Amazon is building some of the largest distributed systems in the world, and we need smart people to support and engineer the next generation of compute and storage platforms. Amazon's Data Center Operations Strategic Engineering (DCOSE) group provides data center support worldwide with focus on continuous improvement. We have high standards for our infrastructure as well as our employees, and our systems are highly reliable, highly available, and turn scale into an advantage for our business and an asset to our customers. Our employees are super smart, driven to serve customers, and fun to work with.
Data Center Operations DevOps Engineering (DCODE) is a team of crafty engineers within DCOSE that focuses on continuous improvement through infrastructure automation and tool development. You should be an engineer who is focused on developing internal systems written in Python, Java, C or a similar language.
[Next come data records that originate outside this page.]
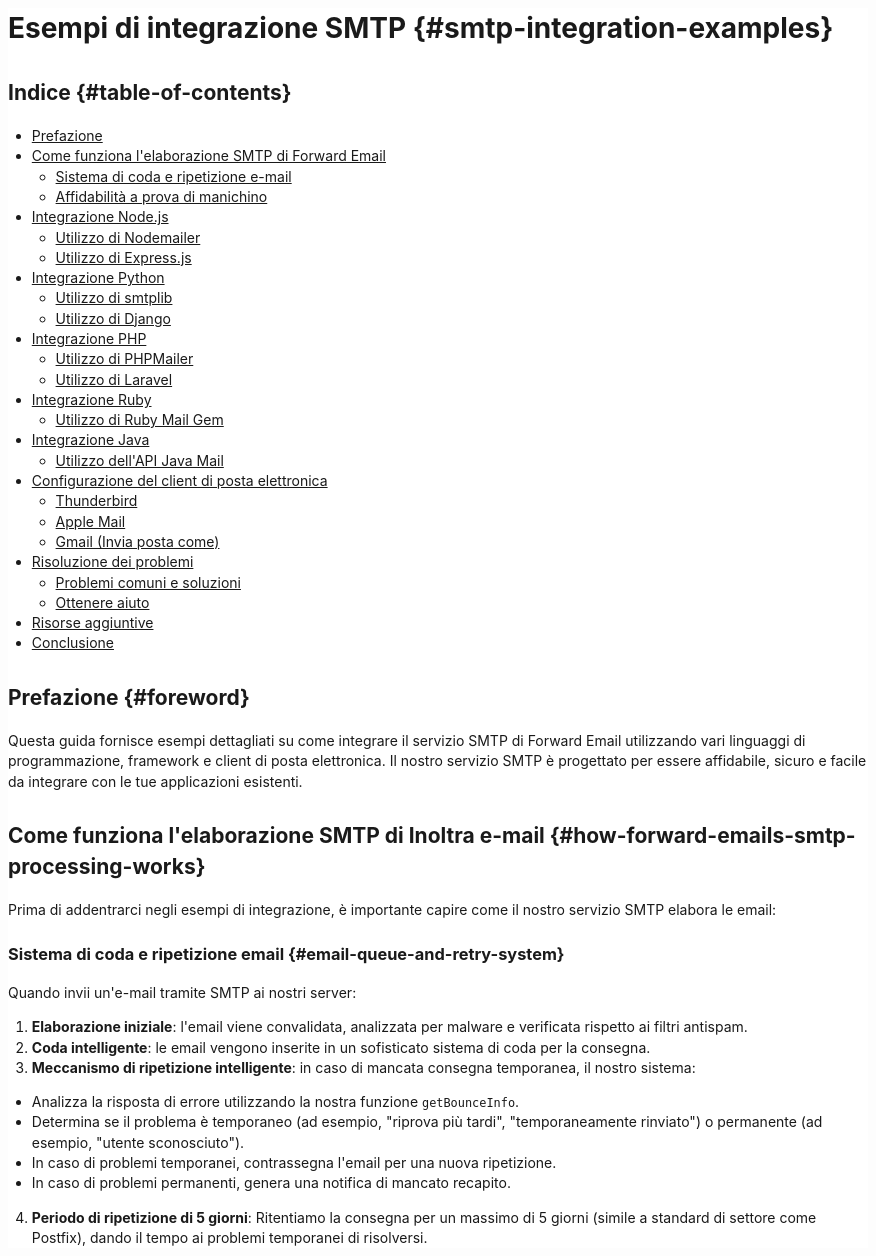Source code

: # Esempi di integrazione SMTP {#smtp-integration-examples}

## Indice {#table-of-contents}

* [Prefazione](#foreword)
* [Come funziona l'elaborazione SMTP di Forward Email](#how-forward-emails-smtp-processing-works)
  * [Sistema di coda e ripetizione e-mail](#email-queue-and-retry-system)
  * [Affidabilità a prova di manichino](#dummy-proofed-for-reliability)
* [Integrazione Node.js](#nodejs-integration)
  * [Utilizzo di Nodemailer](#using-nodemailer)
  * [Utilizzo di Express.js](#using-expressjs)
* [Integrazione Python](#python-integration)
  * [Utilizzo di smtplib](#using-smtplib)
  * [Utilizzo di Django](#using-django)
* [Integrazione PHP](#php-integration)
  * [Utilizzo di PHPMailer](#using-phpmailer)
  * [Utilizzo di Laravel](#using-laravel)
* [Integrazione Ruby](#ruby-integration)
  * [Utilizzo di Ruby Mail Gem](#using-ruby-mail-gem)
* [Integrazione Java](#java-integration)
  * [Utilizzo dell'API Java Mail](#using-javamail-api)
* [Configurazione del client di posta elettronica](#email-client-configuration)
  * [Thunderbird](#thunderbird)
  * [Apple Mail](#apple-mail)
  * [Gmail (Invia posta come)](#gmail-send-mail-as)
* [Risoluzione dei problemi](#troubleshooting)
  * [Problemi comuni e soluzioni](#common-issues-and-solutions)
  * [Ottenere aiuto](#getting-help)
* [Risorse aggiuntive](#additional-resources)
* [Conclusione](#conclusion)

## Prefazione {#foreword}

Questa guida fornisce esempi dettagliati su come integrare il servizio SMTP di Forward Email utilizzando vari linguaggi di programmazione, framework e client di posta elettronica. Il nostro servizio SMTP è progettato per essere affidabile, sicuro e facile da integrare con le tue applicazioni esistenti.

## Come funziona l'elaborazione SMTP di Inoltra e-mail {#how-forward-emails-smtp-processing-works}

Prima di addentrarci negli esempi di integrazione, è importante capire come il nostro servizio SMTP elabora le email:

### Sistema di coda e ripetizione email {#email-queue-and-retry-system}

Quando invii un'e-mail tramite SMTP ai nostri server:

1. **Elaborazione iniziale**: l'email viene convalidata, analizzata per malware e verificata rispetto ai filtri antispam.
2. **Coda intelligente**: le email vengono inserite in un sofisticato sistema di coda per la consegna.
3. **Meccanismo di ripetizione intelligente**: in caso di mancata consegna temporanea, il nostro sistema:
* Analizza la risposta di errore utilizzando la nostra funzione `getBounceInfo`.
* Determina se il problema è temporaneo (ad esempio, "riprova più tardi", "temporaneamente rinviato") o permanente (ad esempio, "utente sconosciuto").
* In caso di problemi temporanei, contrassegna l'email per una nuova ripetizione.
* In caso di problemi permanenti, genera una notifica di mancato recapito.
4. **Periodo di ripetizione di 5 giorni**: Ritentiamo la consegna per un massimo di 5 giorni (simile a standard di settore come Postfix), dando il tempo ai problemi temporanei di risolversi.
You also have a comfortable understanding of Linux, networking and cloud services. As always, at Amazon you should have a drive to create the best customer experience possible, with the customers being both AWS customers and the other engineers at AWS who will benefit from the automation you create. You are data driven to dive deep, analyzing data for trends and systemic issues, then follow our Software Development Life Cycle (SDLC) to develop solutions or effect changes to eliminate problems from our environment. You enjoy developing front and back-end applications and dashboards that would enable the business to make informed decisions. Your creativity and understanding of the business needs will drive agile development to keep up with ever-changing customer demand. You will also support the underlying infrastructure that hosts our applications through Availability, Performance and Capacity Management. You will work directly with the various service owners and hardware design teams to collaborate on hardware issues within the fleet. You think proactively and work to prevent support issues before they are realized. You work with other Amazon leaders to share ideas and improve support within the company. You take a role in the strategic direction of the team. You play a significant role in hiring, mentoring, and training employees. You demonstrate excellent judgment when making decisions.
* Develop or further existing applications, system management tools, and processes that reduce manual efforts and increase overall efficiency.
* Adapt and improve operations management systems and processes to accommodate rapid and increasing growth in systems and traffic.
* Monitor the health of the fleet, automating system health, maintenance tasks, and reporting systems as needed.
* Perform various system maintenance tasks, including deployments and improving availability and performance of tools.
* Assist in developing methods for incident reduction.
* Monitor various data sources for unidentified fleet issues.
* Manage directly assigned tasks and on-call duties gracefully.
* Collaborate with outside teams to resolve customers issues.
Amazon is a company operating a marketplace for consumers, sellers, and content creators.